Bail commercial : quelle forme peut prendre le congé du locataire ?

Le preneur peut valablement notifier un congé pour une échéance triennale par lettre recommandée avec demande d'avis de réception, dès lors que les dispositions de l’article L. 145-4 du Code de commerce, dans leur rédaction applicable au moment où il a été notifié, lui permettent de donner congé, notamment, sous cette forme (arrêt n°863 du 24 octobre 2019,  n° 18-24.077, Cour de cassation - troisième chambre civile).

 

 

 


FAITS

 

  • 1er septembre 2010 : conclusion d'un bail commercial ;

 

  • 18 février 2016 : congé du locataire pour l’échéance triennale du 1er septembre 2016

 

DÉCISION DES JUGES DU FOND

 

  • Nullité du congé car l'article L. 145-9 du Code de commerce, dans sa version applicable au 18 février 2016 et issue de la loi du 6 août 2015 (dite "Macron"), impose la délivrance du congé par acte extrajudiciaire.

 

DÉCISION DE LA COUR DE CASSATION

 

  • Censure : l’article L. 145-4 du Code de commerce, dans sa rédaction issue de la loi du 6 août 2015, confère au preneur la faculté de donner congé à l’expiration d’une période triennale, au moins six mois à l’avance, par lettre recommandée avec demande d’avis de réception ou par acte extrajudiciaire.

 

OBSERVATIONS

 

  • La loi n° 2014-626 du 18 juin 2014, relative à l'artisanat, au commerce et aux très petites entreprises (loi "ALUR") avait modifié l'article L. 145-9 pour permettre la notification du congé par lettre recommandée avec demande d'avis de réception ou par acte d'huissier de justice.

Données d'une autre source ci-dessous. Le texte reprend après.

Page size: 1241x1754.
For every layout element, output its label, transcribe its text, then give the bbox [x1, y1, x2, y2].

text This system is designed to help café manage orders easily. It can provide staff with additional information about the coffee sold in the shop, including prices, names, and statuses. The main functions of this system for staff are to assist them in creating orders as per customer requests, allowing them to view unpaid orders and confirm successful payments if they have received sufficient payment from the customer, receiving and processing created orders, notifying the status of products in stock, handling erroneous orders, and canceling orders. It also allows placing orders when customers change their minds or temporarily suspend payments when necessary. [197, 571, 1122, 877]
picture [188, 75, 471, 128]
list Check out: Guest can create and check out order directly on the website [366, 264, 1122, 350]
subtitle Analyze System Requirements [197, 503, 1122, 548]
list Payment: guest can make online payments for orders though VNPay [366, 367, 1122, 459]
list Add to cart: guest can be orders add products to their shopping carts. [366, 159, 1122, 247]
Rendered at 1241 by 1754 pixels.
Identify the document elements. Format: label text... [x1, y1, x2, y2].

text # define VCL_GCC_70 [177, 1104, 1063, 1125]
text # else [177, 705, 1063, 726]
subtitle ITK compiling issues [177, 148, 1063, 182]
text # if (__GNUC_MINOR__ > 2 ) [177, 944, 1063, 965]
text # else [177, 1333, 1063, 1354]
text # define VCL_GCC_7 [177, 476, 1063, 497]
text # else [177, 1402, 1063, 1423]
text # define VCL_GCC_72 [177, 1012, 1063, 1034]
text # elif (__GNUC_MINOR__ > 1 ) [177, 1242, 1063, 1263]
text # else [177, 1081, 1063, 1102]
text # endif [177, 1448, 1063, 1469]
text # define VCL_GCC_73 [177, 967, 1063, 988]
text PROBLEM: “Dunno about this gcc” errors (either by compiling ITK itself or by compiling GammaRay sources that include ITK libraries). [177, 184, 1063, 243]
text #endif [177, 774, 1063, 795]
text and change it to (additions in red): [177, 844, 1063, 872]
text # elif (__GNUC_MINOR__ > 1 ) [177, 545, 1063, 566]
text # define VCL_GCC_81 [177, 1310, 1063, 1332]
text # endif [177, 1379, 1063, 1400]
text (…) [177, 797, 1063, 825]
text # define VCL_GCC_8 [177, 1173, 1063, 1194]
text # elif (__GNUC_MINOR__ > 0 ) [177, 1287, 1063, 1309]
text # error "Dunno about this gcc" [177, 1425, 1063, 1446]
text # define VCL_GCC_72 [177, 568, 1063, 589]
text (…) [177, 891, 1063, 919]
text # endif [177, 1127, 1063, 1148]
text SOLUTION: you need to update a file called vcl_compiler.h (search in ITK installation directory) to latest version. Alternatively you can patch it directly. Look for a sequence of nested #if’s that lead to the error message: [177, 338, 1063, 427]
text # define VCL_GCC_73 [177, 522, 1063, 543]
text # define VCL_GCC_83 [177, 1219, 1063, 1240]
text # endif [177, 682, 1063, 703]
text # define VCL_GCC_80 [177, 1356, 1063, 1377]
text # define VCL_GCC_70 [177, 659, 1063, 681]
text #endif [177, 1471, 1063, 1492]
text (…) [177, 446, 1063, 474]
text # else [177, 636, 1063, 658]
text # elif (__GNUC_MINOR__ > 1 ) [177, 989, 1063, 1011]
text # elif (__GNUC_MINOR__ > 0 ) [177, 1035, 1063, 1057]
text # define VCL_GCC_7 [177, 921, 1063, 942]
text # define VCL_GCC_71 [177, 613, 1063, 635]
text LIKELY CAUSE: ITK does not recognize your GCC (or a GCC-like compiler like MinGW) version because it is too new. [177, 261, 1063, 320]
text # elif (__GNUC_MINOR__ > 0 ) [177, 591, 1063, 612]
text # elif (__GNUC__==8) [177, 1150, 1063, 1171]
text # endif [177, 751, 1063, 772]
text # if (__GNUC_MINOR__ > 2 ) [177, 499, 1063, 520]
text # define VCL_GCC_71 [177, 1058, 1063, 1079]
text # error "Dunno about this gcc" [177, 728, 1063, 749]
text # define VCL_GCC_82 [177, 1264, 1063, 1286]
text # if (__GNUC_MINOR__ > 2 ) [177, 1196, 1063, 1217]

Auparavant, le congé ne pouvait être notifié que par acte d'huissier de justice ;

 

  • La loi n° 2015-990 du 6 août 2015, pour la croissance, l'activité et l'égalité des chances économiques ("loi Macron") a modifié de nouveau l'article L. 145-9 du Code de commerce, ainsi que l'article L. 145-4 de ce code, pour réserver la possibilité de notification d'un congé par lettre recommandée au seul preneur ("à l'expiration d'une période triennale" selon les termes de l'article L. 145-4 du Code de commerce) ;

 

  • Dans l'espèce ayant donné lieu à l'arrêt rapporté, il n'était pas discutable qu'en application des dispositions de l'article L. 145-4 du Code de commerce, dans leur rédaction issue de la "loi Macron", le locataire pouvait donner régulièrement congé par lettre recommandée avec demande d'avis de réception pour l'expiration d'une période triennale ;

 

  • La question aurait pu se poser de savoir si les dispositions de l'article L. 145-4 du Code de commerce, dans leur rédaction issue de la "loi Macron" (6 août 2015), étaient applicables alors que le bail avait été conclu antérieurement (1er septembre 2010).

 

  • Si la Haute cour ne se prononce pas directement sur ce point, il peut être déduit de la solution qu’elle énonce que les nouvelles dispositions relatives à la forme du congé sont applicables aux baux conclus antérieurement à leur entrée en vigueur, certainement en application de la règle selon laquelle les effets légaux d'un contrat sont régis par la loi en vigueur à la date où ils se produisent.